The key words: "...any appearance of moving forward on reform will have support,...". Cngress must be careful to avoid reform while appearing otherwise. But the Obama regime is a bit smug, having successfully shifted the gambling debts of the TBTF financial institutions and their unsecured creditors to the rest of us. Moreover, the Fed is still handing Goldman Sachs money at near zero percent which they are using to trade with at 10:1 for their account; Benny decided it was better to shovel money out the back door to America's financial oligarchs than drop it from helicopters to us.
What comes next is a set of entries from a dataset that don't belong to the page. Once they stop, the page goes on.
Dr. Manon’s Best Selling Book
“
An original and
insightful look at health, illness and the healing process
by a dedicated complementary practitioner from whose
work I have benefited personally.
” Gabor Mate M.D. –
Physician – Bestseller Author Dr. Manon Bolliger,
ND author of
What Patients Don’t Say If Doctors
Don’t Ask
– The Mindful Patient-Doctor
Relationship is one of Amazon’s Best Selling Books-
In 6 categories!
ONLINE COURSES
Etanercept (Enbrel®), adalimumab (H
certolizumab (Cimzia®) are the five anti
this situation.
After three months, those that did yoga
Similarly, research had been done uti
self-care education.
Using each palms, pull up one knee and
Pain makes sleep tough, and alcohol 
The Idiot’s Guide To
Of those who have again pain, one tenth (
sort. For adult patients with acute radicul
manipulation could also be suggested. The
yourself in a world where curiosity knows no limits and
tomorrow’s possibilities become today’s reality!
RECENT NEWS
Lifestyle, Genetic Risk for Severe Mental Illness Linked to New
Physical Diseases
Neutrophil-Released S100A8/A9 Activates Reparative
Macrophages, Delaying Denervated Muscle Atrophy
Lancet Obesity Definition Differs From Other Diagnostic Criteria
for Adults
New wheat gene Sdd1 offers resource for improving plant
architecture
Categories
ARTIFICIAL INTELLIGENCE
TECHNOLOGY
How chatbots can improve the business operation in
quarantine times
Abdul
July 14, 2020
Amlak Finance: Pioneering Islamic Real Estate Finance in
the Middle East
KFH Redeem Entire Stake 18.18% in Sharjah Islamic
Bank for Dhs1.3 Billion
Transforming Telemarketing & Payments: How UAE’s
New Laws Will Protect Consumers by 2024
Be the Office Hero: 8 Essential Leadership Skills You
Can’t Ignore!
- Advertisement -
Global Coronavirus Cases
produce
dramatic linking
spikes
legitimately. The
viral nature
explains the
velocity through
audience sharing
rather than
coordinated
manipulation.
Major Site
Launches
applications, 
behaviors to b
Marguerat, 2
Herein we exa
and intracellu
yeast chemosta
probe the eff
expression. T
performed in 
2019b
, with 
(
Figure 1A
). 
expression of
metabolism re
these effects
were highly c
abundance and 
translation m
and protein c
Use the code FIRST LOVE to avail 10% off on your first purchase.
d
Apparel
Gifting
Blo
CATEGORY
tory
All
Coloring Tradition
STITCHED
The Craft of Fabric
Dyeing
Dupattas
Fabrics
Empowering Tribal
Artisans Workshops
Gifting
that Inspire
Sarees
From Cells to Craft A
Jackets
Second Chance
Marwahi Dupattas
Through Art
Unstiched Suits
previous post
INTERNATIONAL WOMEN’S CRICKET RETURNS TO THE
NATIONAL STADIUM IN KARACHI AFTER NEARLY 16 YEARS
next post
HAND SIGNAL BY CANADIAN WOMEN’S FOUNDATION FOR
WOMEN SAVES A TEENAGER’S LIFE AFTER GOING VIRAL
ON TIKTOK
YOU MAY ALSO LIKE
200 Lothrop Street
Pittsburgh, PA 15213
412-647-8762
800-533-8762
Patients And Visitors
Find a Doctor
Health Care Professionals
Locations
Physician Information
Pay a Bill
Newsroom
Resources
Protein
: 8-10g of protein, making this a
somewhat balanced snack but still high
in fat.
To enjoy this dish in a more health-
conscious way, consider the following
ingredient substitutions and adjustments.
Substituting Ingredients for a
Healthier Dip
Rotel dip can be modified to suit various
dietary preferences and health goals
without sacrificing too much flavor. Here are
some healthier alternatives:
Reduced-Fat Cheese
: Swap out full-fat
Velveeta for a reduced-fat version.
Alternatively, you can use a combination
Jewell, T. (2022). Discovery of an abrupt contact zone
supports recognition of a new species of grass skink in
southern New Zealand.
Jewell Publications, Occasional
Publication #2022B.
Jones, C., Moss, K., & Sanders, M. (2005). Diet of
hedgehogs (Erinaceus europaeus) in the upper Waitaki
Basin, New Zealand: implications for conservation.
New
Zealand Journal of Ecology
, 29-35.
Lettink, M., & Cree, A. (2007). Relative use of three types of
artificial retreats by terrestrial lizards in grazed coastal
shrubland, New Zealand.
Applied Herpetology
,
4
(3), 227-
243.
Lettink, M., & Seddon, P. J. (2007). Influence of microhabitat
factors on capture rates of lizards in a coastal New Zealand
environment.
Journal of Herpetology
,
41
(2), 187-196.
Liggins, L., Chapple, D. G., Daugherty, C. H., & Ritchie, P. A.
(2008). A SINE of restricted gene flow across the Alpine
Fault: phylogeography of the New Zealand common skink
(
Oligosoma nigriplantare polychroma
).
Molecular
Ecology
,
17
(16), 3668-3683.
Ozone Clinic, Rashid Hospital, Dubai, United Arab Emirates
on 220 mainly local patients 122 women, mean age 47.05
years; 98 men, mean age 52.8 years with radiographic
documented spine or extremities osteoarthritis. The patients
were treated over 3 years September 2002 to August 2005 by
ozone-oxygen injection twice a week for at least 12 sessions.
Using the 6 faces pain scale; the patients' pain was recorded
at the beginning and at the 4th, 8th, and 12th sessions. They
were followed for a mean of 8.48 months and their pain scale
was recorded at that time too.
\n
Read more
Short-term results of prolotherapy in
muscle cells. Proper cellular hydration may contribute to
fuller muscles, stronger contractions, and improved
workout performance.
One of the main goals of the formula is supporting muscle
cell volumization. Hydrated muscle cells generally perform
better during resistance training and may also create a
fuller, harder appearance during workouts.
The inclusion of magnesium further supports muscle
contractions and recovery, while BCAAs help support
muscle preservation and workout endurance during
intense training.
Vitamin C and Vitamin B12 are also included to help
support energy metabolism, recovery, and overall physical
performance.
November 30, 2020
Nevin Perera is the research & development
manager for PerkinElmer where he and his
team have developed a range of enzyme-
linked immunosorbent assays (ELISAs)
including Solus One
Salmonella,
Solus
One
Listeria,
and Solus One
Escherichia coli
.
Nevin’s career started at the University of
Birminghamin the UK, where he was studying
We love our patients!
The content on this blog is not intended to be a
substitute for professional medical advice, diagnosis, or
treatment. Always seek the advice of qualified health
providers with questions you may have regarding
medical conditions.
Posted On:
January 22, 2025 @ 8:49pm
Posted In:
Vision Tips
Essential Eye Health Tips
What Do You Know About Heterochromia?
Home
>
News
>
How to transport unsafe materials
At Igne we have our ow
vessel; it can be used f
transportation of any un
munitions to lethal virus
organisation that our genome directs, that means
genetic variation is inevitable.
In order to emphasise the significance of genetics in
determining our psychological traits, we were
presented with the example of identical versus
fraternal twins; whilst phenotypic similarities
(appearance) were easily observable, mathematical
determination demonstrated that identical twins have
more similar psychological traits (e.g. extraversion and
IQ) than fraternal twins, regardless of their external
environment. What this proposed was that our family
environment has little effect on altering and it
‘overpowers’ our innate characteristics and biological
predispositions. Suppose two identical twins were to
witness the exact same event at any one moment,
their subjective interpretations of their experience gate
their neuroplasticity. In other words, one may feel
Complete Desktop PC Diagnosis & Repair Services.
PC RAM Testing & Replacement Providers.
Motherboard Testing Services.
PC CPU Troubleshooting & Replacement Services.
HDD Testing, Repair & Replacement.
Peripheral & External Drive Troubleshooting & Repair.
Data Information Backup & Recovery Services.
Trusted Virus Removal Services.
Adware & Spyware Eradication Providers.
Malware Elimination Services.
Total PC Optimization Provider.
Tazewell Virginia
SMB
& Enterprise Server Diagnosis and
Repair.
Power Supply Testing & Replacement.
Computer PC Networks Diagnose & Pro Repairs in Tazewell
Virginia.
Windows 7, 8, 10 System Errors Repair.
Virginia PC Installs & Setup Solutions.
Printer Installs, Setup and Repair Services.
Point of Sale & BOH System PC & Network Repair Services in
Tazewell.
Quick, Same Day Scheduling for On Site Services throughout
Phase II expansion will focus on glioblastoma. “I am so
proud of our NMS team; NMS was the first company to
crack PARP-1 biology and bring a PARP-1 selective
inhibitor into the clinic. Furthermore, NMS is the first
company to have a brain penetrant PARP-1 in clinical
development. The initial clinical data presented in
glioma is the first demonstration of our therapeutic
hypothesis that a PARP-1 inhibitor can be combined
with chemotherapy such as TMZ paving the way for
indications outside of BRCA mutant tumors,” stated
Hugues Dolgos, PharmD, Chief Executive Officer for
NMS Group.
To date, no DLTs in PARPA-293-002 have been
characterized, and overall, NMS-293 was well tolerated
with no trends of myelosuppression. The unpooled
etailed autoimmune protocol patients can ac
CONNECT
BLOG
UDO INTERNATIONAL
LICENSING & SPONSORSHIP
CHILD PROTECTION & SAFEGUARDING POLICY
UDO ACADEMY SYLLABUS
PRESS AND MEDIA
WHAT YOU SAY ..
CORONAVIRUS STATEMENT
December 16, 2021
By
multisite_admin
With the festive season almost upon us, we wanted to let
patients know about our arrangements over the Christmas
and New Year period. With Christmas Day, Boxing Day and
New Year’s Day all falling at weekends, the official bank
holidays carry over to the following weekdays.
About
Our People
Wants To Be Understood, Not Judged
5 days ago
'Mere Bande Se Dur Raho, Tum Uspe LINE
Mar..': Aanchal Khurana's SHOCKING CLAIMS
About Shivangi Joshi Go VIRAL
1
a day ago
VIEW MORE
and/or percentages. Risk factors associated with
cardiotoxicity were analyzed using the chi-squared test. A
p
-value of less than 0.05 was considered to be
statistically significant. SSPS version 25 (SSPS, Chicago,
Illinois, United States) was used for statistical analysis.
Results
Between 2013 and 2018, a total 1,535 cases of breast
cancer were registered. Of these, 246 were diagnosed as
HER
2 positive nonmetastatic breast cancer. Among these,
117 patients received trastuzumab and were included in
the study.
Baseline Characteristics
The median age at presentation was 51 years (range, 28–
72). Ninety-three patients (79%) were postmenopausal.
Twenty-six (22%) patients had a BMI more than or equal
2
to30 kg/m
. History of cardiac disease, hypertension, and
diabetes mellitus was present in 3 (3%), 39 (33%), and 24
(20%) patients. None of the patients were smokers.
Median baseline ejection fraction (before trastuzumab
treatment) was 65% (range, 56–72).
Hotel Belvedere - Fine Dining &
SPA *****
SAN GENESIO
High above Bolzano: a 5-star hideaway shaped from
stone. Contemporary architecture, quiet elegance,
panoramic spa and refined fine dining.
The Obama regime has also succeeded brilliantly in creating a phony fiscal stimulus that goosed GDP to 3.5 percent in Q3 only to saddle us with $800 billion incremental debt. Both these will result in our paying higher taxes, assuming we can find employment.

Bill Gee's picture
Bill Gee - Nov 2, 2009

It's understandable that the Obama Administration is a little anxious about getting some real financial reforms on the books prior to year-end. After all, once the stimulus has run out, there won't be the political will (or the money) to push for a new stimulus and if the financial system is allowed to simply follow the status quo, then all we're likely to see is another financial freefall in 2010-2011 that the Fed won't be able to dig us out of.

The primary goal of the stimulus was to buy us a little time. Time to figure out how to fix the problems with the economy so that we never have to go through this again. Unfortunately, all the stimulus has seemed to buy us is time to ignore the problem and hope it goes away on its own.